> **Work instruction**: When you reach the line containing "SAFETY DATA SHEET" in the entries below, begin reproducing lines exactly, and stop once the line containing "Do not store" is done.

> **Task input**:
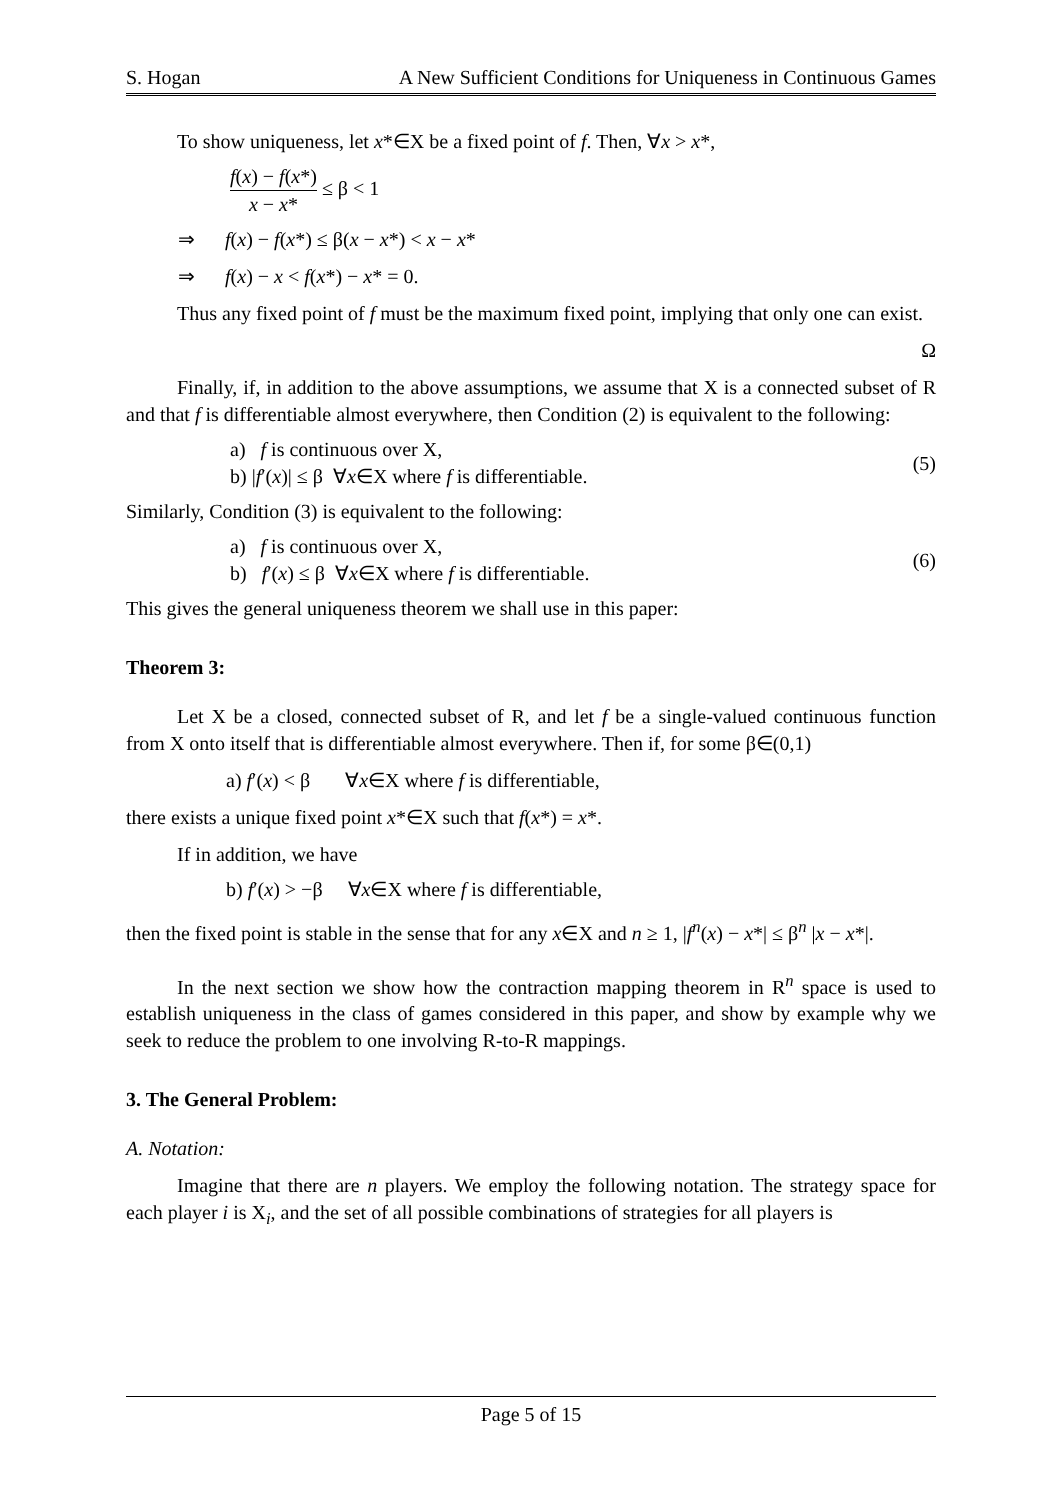S. Hogan A New Sufficient Conditions for Uniqueness in Continuous Games
To show uniqueness, let x*∈X be a fixed point of f. Then, ∀x > x*,
f(x) − f(x*) x − x* ≤ β < 1
⇒ f(x) − f(x*) ≤ β(x − x*) < x − x*
⇒ f(x) − x < f(x*) − x* = 0.
Thus any fixed point of f must be the maximum fixed point, implying that only one can exist.
Ω
Finally, if, in addition to the above assumptions, we assume that X is a connected subset of R and that f is differentiable almost everywhere, then Condition (2) is equivalent to the following:
a) f is continuous over X,
b) |f′(x)| ≤ β ∀x∈X where f is differentiable.
(5)
Similarly, Condition (3) is equivalent to the following:
a) f is continuous over X,
b) f′(x) ≤ β ∀x∈X where f is differentiable.
(6)
This gives the general uniqueness theorem we shall use in this paper:
Theorem 3:
Let X be a closed, connected subset of R, and let f be a single-valued continuous function from X onto itself that is differentiable almost everywhere. Then if, for some β∈(0,1)
a) f′(x) < β ∀x∈X where f is differentiable,
there exists a unique fixed point x*∈X such that f(x*) = x*.
If in addition, we have
b) f′(x) > −β ∀x∈X where f is differentiable,
then the fixed point is stable in the sense that for any x∈X and n ≥ 1, |f<sup>n</sup>(x) − x*| ≤ β<sup>n</sup> |x − x*|.
In the next section we show how the contraction mapping theorem in R<sup>n</sup> space is used to establish uniqueness in the class of games considered in this paper, and show by example why we seek to reduce the problem to one involving R-to-R mappings.
3. The General Problem:
A. Notation:
Imagine that there are n players. We employ the following notation. The strategy space for each player i is X<sub>i</sub>, and the set of all possible combinations of strategies for all players is
Page 5 of 15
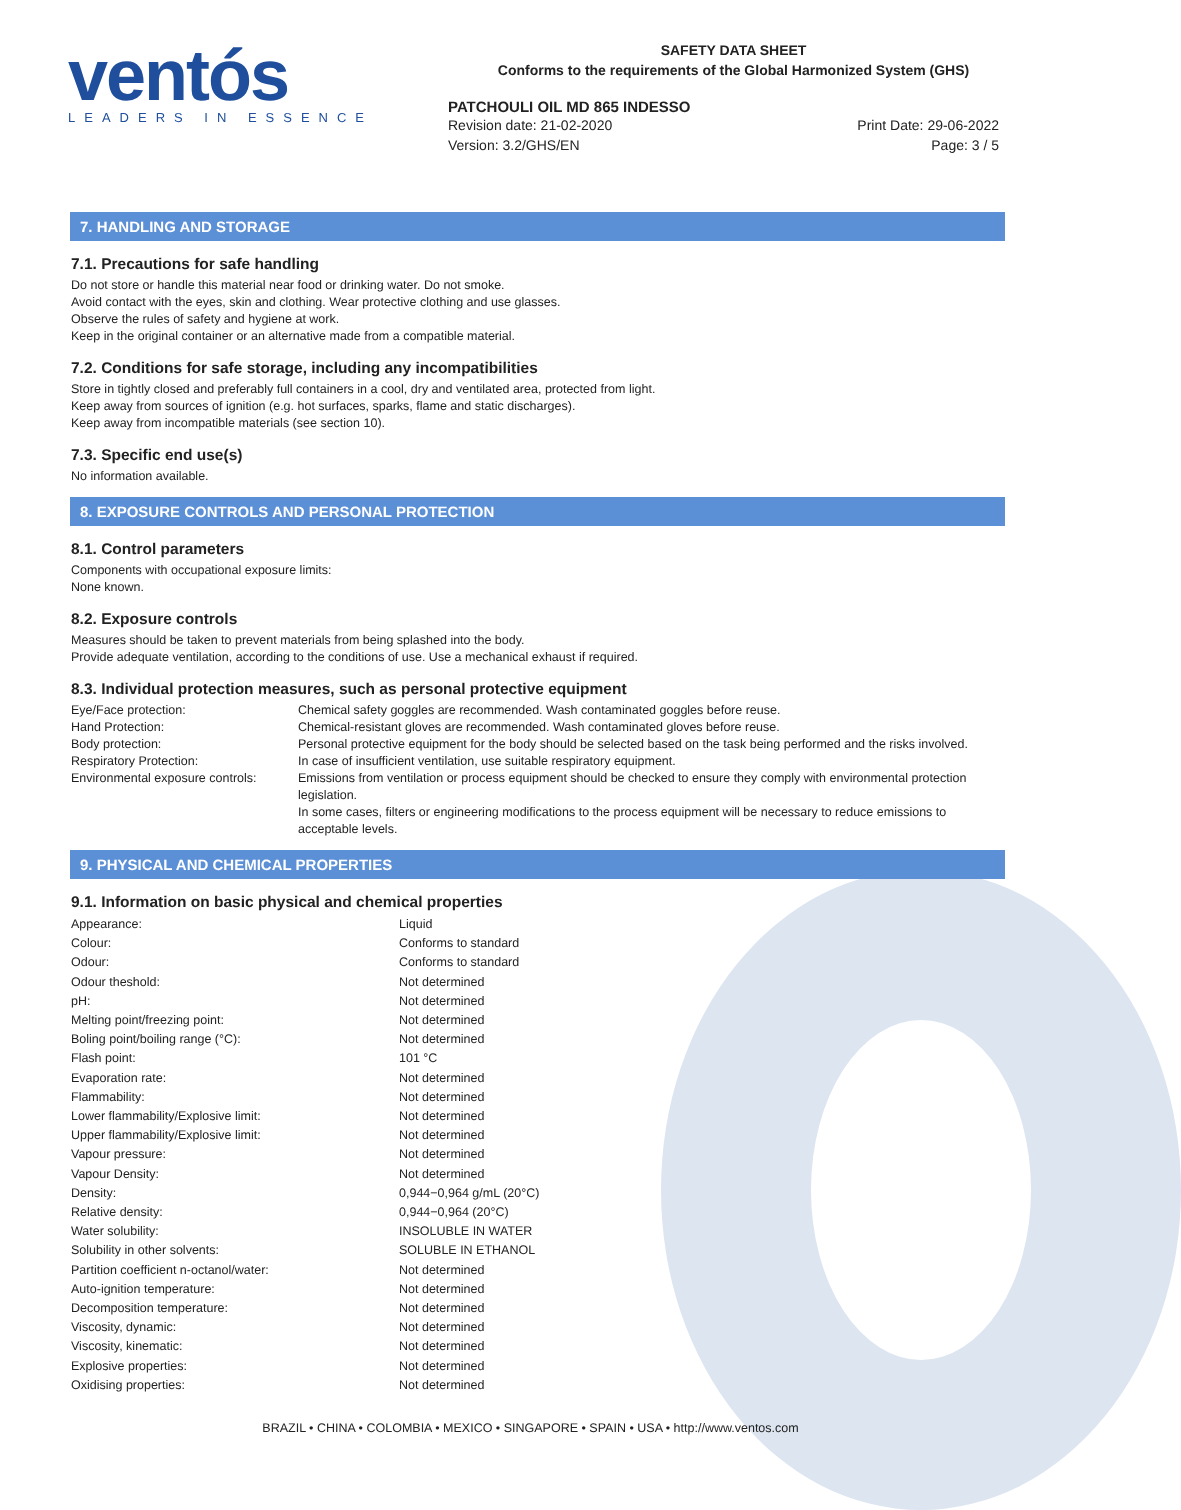ventós
LEADERS IN ESSENCE
SAFETY DATA SHEET
Conforms to the requirements of the Global Harmonized System (GHS)
PATCHOULI OIL MD 865 INDESSO
Revision date: 21-02-2020 Print Date: 29-06-2022
Version: 3.2/GHS/EN Page: 3 / 5
7. HANDLING AND STORAGE
7.1. Precautions for safe handling
Do not store or handle this material near food or drinking water. Do not smoke.
Avoid contact with the eyes, skin and clothing. Wear protective clothing and use glasses.
Observe the rules of safety and hygiene at work.
Keep in the original container or an alternative made from a compatible material.
7.2. Conditions for safe storage, including any incompatibilities
Store in tightly closed and preferably full containers in a cool, dry and ventilated area, protected from light.
Keep away from sources of ignition (e.g. hot surfaces, sparks, flame and static discharges).
Keep away from incompatible materials (see section 10).
7.3. Specific end use(s)
No information available.
8. EXPOSURE CONTROLS AND PERSONAL PROTECTION
8.1. Control parameters
Components with occupational exposure limits:
None known.
8.2. Exposure controls
Measures should be taken to prevent materials from being splashed into the body.
Provide adequate ventilation, according to the conditions of use. Use a mechanical exhaust if required.
8.3. Individual protection measures, such as personal protective equipment
| Eye/Face protection: | Chemical safety goggles are recommended. Wash contaminated goggles before reuse. |
| Hand Protection: | Chemical-resistant gloves are recommended. Wash contaminated gloves before reuse. |
| Body protection: | Personal protective equipment for the body should be selected based on the task being performed and the risks involved. |
| Respiratory Protection: | In case of insufficient ventilation, use suitable respiratory equipment. |
| Environmental exposure controls: | Emissions from ventilation or process equipment should be checked to ensure they comply with environmental protection legislation. In some cases, filters or engineering modifications to the process equipment will be necessary to reduce emissions to acceptable levels. |
9. PHYSICAL AND CHEMICAL PROPERTIES
9.1. Information on basic physical and chemical properties
| Appearance: | Liquid |
| Colour: | Conforms to standard |
| Odour: | Conforms to standard |
| Odour theshold: | Not determined |
| pH: | Not determined |
| Melting point/freezing point: | Not determined |
| Boling point/boiling range (°C): | Not determined |
| Flash point: | 101 °C |
| Evaporation rate: | Not determined |
| Flammability: | Not determined |
| Lower flammability/Explosive limit: | Not determined |
| Upper flammability/Explosive limit: | Not determined |
| Vapour pressure: | Not determined |
| Vapour Density: | Not determined |
| Density: | 0,944−0,964 g/mL (20°C) |
| Relative density: | 0,944−0,964 (20°C) |
| Water solubility: | INSOLUBLE IN WATER |
| Solubility in other solvents: | SOLUBLE IN ETHANOL |
| Partition coefficient n-octanol/water: | Not determined |
| Auto-ignition temperature: | Not determined |
| Decomposition temperature: | Not determined |
| Viscosity, dynamic: | Not determined |
| Viscosity, kinematic: | Not determined |
| Explosive properties: | Not determined |
| Oxidising properties: | Not determined |
BRAZIL • CHINA • COLOMBIA • MEXICO • SINGAPORE • SPAIN • USA • http://www.ventos.com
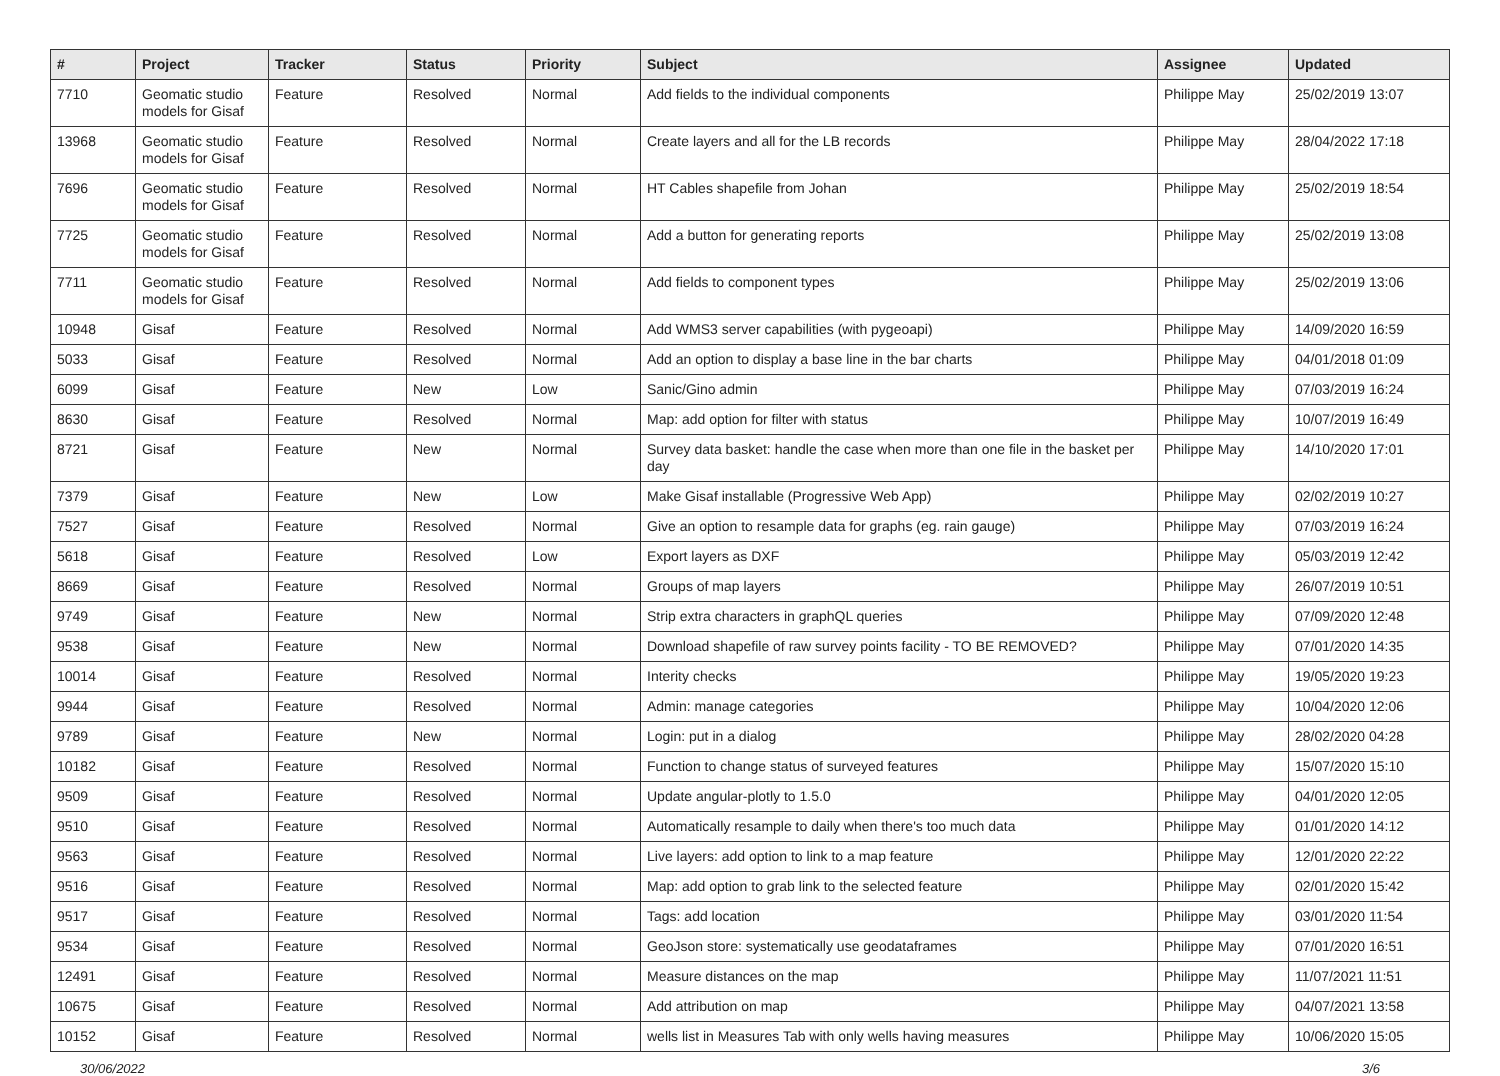| # | Project | Tracker | Status | Priority | Subject | Assignee | Updated |
| --- | --- | --- | --- | --- | --- | --- | --- |
| 7710 | Geomatic studio models for Gisaf | Feature | Resolved | Normal | Add fields to the individual components | Philippe May | 25/02/2019 13:07 |
| 13968 | Geomatic studio models for Gisaf | Feature | Resolved | Normal | Create layers and all for the LB records | Philippe May | 28/04/2022 17:18 |
| 7696 | Geomatic studio models for Gisaf | Feature | Resolved | Normal | HT Cables shapefile from Johan | Philippe May | 25/02/2019 18:54 |
| 7725 | Geomatic studio models for Gisaf | Feature | Resolved | Normal | Add a button for generating reports | Philippe May | 25/02/2019 13:08 |
| 7711 | Geomatic studio models for Gisaf | Feature | Resolved | Normal | Add fields to component types | Philippe May | 25/02/2019 13:06 |
| 10948 | Gisaf | Feature | Resolved | Normal | Add WMS3 server capabilities (with pygeoapi) | Philippe May | 14/09/2020 16:59 |
| 5033 | Gisaf | Feature | Resolved | Normal | Add an option to display a base line in the bar charts | Philippe May | 04/01/2018 01:09 |
| 6099 | Gisaf | Feature | New | Low | Sanic/Gino admin | Philippe May | 07/03/2019 16:24 |
| 8630 | Gisaf | Feature | Resolved | Normal | Map: add option for filter with status | Philippe May | 10/07/2019 16:49 |
| 8721 | Gisaf | Feature | New | Normal | Survey data basket: handle the case when more than one file in the basket per day | Philippe May | 14/10/2020 17:01 |
| 7379 | Gisaf | Feature | New | Low | Make Gisaf installable (Progressive Web App) | Philippe May | 02/02/2019 10:27 |
| 7527 | Gisaf | Feature | Resolved | Normal | Give an option to resample data for graphs (eg. rain gauge) | Philippe May | 07/03/2019 16:24 |
| 5618 | Gisaf | Feature | Resolved | Low | Export layers as DXF | Philippe May | 05/03/2019 12:42 |
| 8669 | Gisaf | Feature | Resolved | Normal | Groups of map layers | Philippe May | 26/07/2019 10:51 |
| 9749 | Gisaf | Feature | New | Normal | Strip extra characters in graphQL queries | Philippe May | 07/09/2020 12:48 |
| 9538 | Gisaf | Feature | New | Normal | Download shapefile of raw survey points facility - TO BE REMOVED? | Philippe May | 07/01/2020 14:35 |
| 10014 | Gisaf | Feature | Resolved | Normal | Interity checks | Philippe May | 19/05/2020 19:23 |
| 9944 | Gisaf | Feature | Resolved | Normal | Admin: manage categories | Philippe May | 10/04/2020 12:06 |
| 9789 | Gisaf | Feature | New | Normal | Login: put in a dialog | Philippe May | 28/02/2020 04:28 |
| 10182 | Gisaf | Feature | Resolved | Normal | Function to change status of surveyed features | Philippe May | 15/07/2020 15:10 |
| 9509 | Gisaf | Feature | Resolved | Normal | Update angular-plotly to 1.5.0 | Philippe May | 04/01/2020 12:05 |
| 9510 | Gisaf | Feature | Resolved | Normal | Automatically resample to daily when there's too much data | Philippe May | 01/01/2020 14:12 |
| 9563 | Gisaf | Feature | Resolved | Normal | Live layers: add option to link to a map feature | Philippe May | 12/01/2020 22:22 |
| 9516 | Gisaf | Feature | Resolved | Normal | Map: add option to grab link to the selected feature | Philippe May | 02/01/2020 15:42 |
| 9517 | Gisaf | Feature | Resolved | Normal | Tags: add location | Philippe May | 03/01/2020 11:54 |
| 9534 | Gisaf | Feature | Resolved | Normal | GeoJson store: systematically use geodataframes | Philippe May | 07/01/2020 16:51 |
| 12491 | Gisaf | Feature | Resolved | Normal | Measure distances on the map | Philippe May | 11/07/2021 11:51 |
| 10675 | Gisaf | Feature | Resolved | Normal | Add attribution on map | Philippe May | 04/07/2021 13:58 |
| 10152 | Gisaf | Feature | Resolved | Normal | wells list in Measures Tab with only wells having measures | Philippe May | 10/06/2020 15:05 |
30/06/2022 3/6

> **Result of the task**:
SAFETY DATA SHEET
Conforms to the requirements of the Global Harmonized System (GHS)
PATCHOULI OIL MD 865 INDESSO
Revision date: 21-02-2020 Print Date: 29-06-2022
Version: 3.2/GHS/EN Page: 3 / 5
7. HANDLING AND STORAGE
7.1. Precautions for safe handling
Do not store or handle this material near food or drinking water. Do not smoke.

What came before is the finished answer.